On 1 Apr 2011, at 23:42, Terje Marthinussen wrote:
The reason I am asking is obviously that we saw a bunch of stability issues for a while.
We had some periods with a lot of dropped messages, but also a bunch of dead/UP messages without drops (followed by hintedhandoffs) and loads of read repairs.
This all seems to work a lot better after increasing to 100 read/mutation threads per node (12 node cluster).
I am not entirely this is a "just forget" matter. I would much prefer that cassandra was able to somehow tell the client that "this is too fast! Please slow down" instead of having an infinitely large queue. Queuing data rarely get you out of trouble (only gets you into more), so queues should in my opinion never get longer than what is needed to smoothen out peaks in traffic.
It may also sane to make some thread pool allocation or priority handling for read/writes coming in through internal communication to avoid triggering hints or read repairs without good reason.
I guess I could play around with throttle limit in the roundrobin schdeduler for this.
On Tue, Mar 29, 2011 at 7:42 PM, aaron morton <firstname.lastname@example.org>
The concurrent_reads and concurrent_writes set the number of threads in the relevant thread pools.
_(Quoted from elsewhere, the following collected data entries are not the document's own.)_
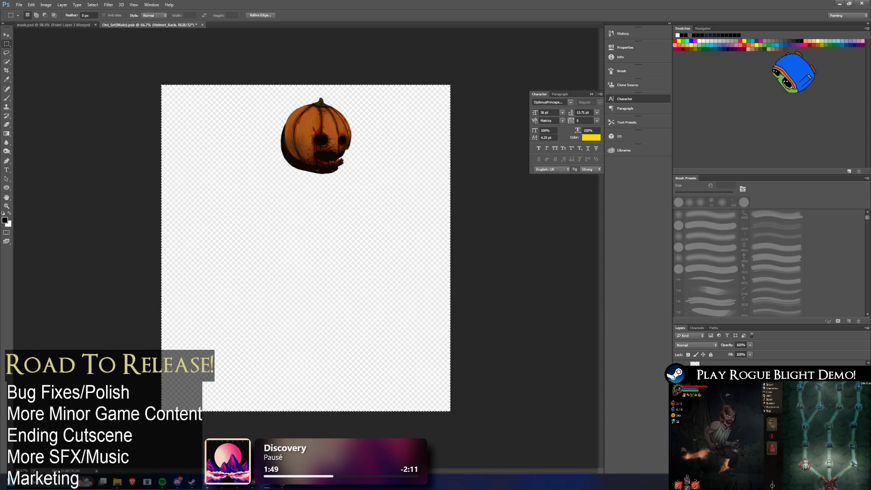
Switch briefly to Unity, then bring Photoshop's mask.psd document back to the front.
{"action": "key", "text": "alt+Tab"}
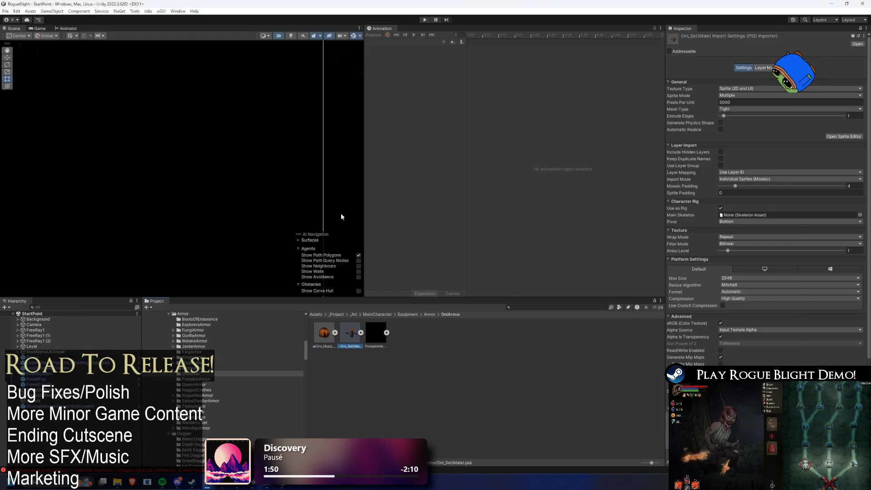
{"action": "key", "text": "alt+Tab"}
{"action": "key", "text": "Escape"}
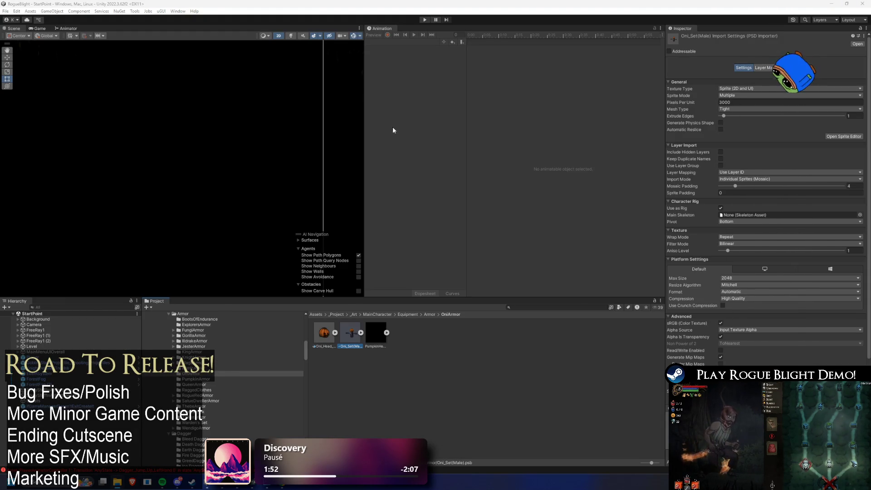
{"action": "key", "text": "alt+Tab"}
{"action": "key", "text": "ctrl+Tab"}
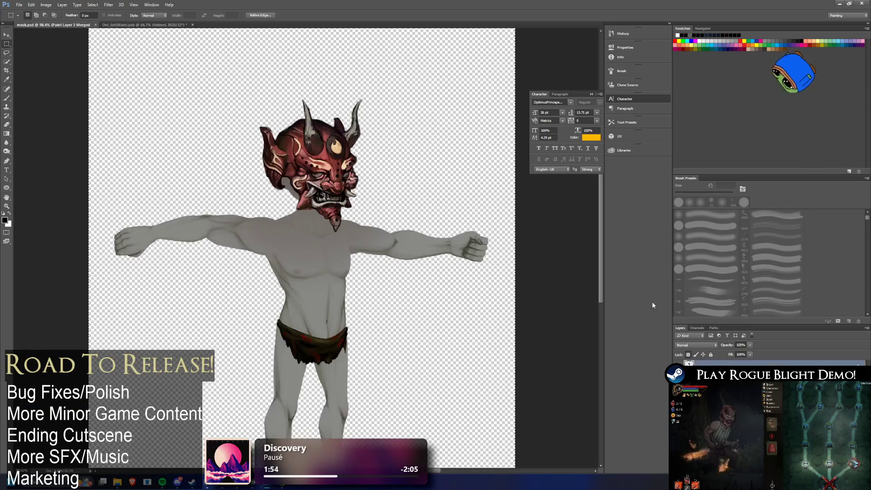
Copy the red oni mask and paste it into Oni_Set(Male), accepting the profile conversion.
{"action": "left_click", "coordinate": [150, 15]}
{"action": "key", "text": "Escape"}
{"action": "key", "text": "ctrl+Tab"}
{"action": "key", "text": "ctrl+v"}
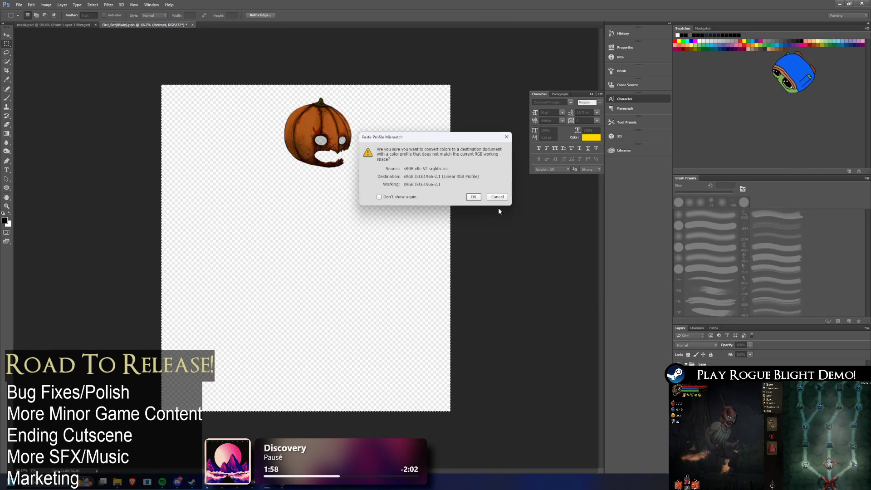
{"action": "left_click", "coordinate": [473, 196]}
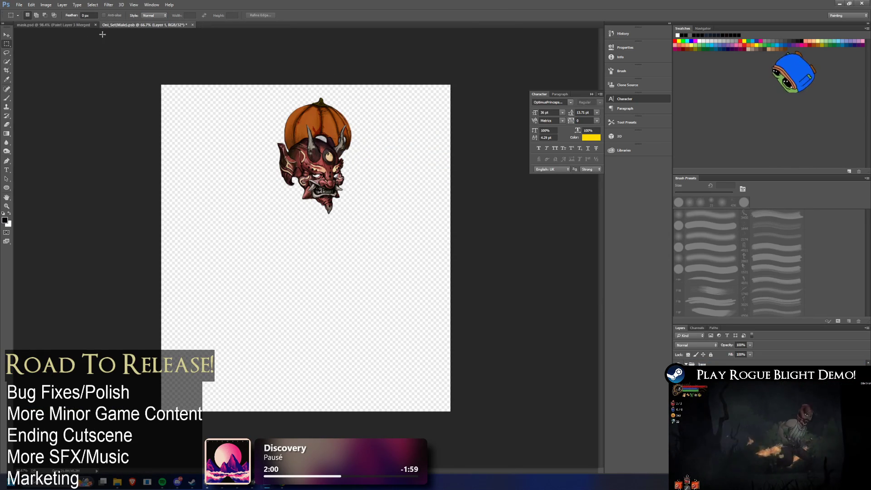
Free-transform the pasted oni mask and drag it up over the pumpkin helmet.
{"action": "key", "text": "ctrl+Tab"}
{"action": "key", "text": "ctrl+Tab"}
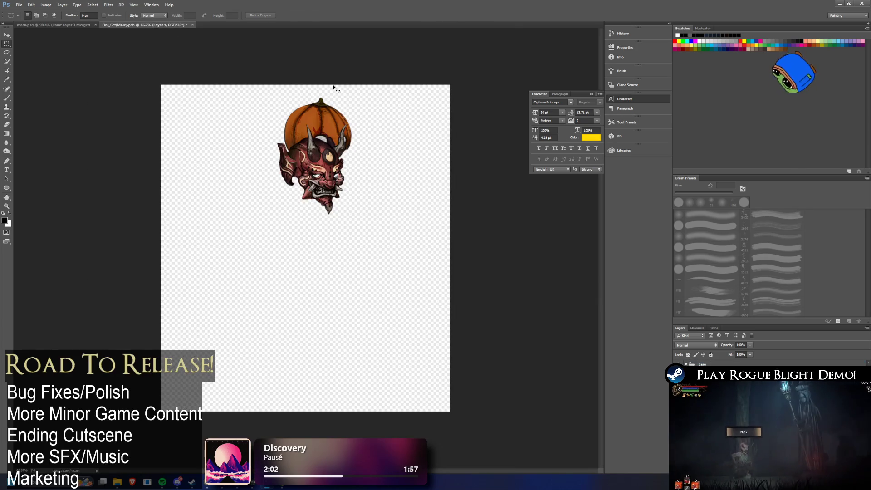
{"action": "key", "text": "ctrl+t"}
{"action": "left_click_drag", "start_coordinate": [330, 175], "coordinate": [330, 140]}
{"action": "mouse_move", "coordinate": [331, 143]}
{"action": "left_mouse_down"}
{"action": "mouse_move", "coordinate": [335, 149]}
{"action": "mouse_move", "coordinate": [335, 141]}
{"action": "left_mouse_up"}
You can view the number of active and queued tasks using nodetool tpstats.
The thread pool uses a blocking linked list for it's work queue with a max size of Integer.MAX_VALUE. So it's size is essentially unbounded. When (internode) messages are received by a node they are queued into the relevant thread pool for processing. When (certain) messages are executed it checks the send time of the message and will not process it if it is more than rpc_timeout (typically 10 seconds) old. This is where the "dropped messages" log messages come from.
The coordinator will wait up to rpc_timeout for the CL number of nodes to respond. So if say one node is under severe load and cannot process the read in time, but the others are ok a request at QUORUM would probably succeed. However if a number of nodes are getting a beating the co-ordinator may time out resulting in the client getting a TimedOutException.
For the read path it's a little more touchy. Only the "nearest" node is sent a request for the actual data, the others are asked for a digest of the data they would return. So if the "nearest" node is the one under load and times out the request will time out even if CL nodes returned. Thats what the DynamicSnitch is there for, a node under load would less likely to be considered the "nearest" node.
The read and write thread pools are really just dealing with reading and writing data on the local machine. Your request moves through several other threads / thread pools: connection thread, outbound TCP pool, inbound TCP pool and message response pool. The SEDA paper referenced on this page was the model for using thread pools to manage access to resources http://wiki.apache.org/cassandra/ArchitectureInternals
In summary, don't worry about it unless you see the thread pools backing up and messages being dropped.
Hope that helps
On 28 Mar 2011, at 19:55, Terje Marthinussen wrote:
I was pondering about how the concurrent_read and write settings balances towards max read/write threads in clients.
Lets say we have 3 nodes, and concurrent read/write set to 8.
That is, 8*3=24 threads for reading and writing.
Replication factor is 3.
Lets say we have clients that in total set up 16 connections to each node.
Now all the clients write at the same time. Since the replication factor is 3, you could get up to 16*3=48 concurrent write request per node (which needs to be handled by 8 threads)?
What is the result if this load continues?
Could you see that replication of data fails (at least initially) causing all kinds of fun timeouts around in the system?
Same on the read side.
If all clients read at the same time with Consistency level QUORUM, you get 16*2 read requests in best case (and more in worst case)?
Could you see that one node answers, but another one times out due to lack of read threads, causing read repair which again further degrades?
How does this queue up internally between thrift, gossip and the threads doing the actual read and writes?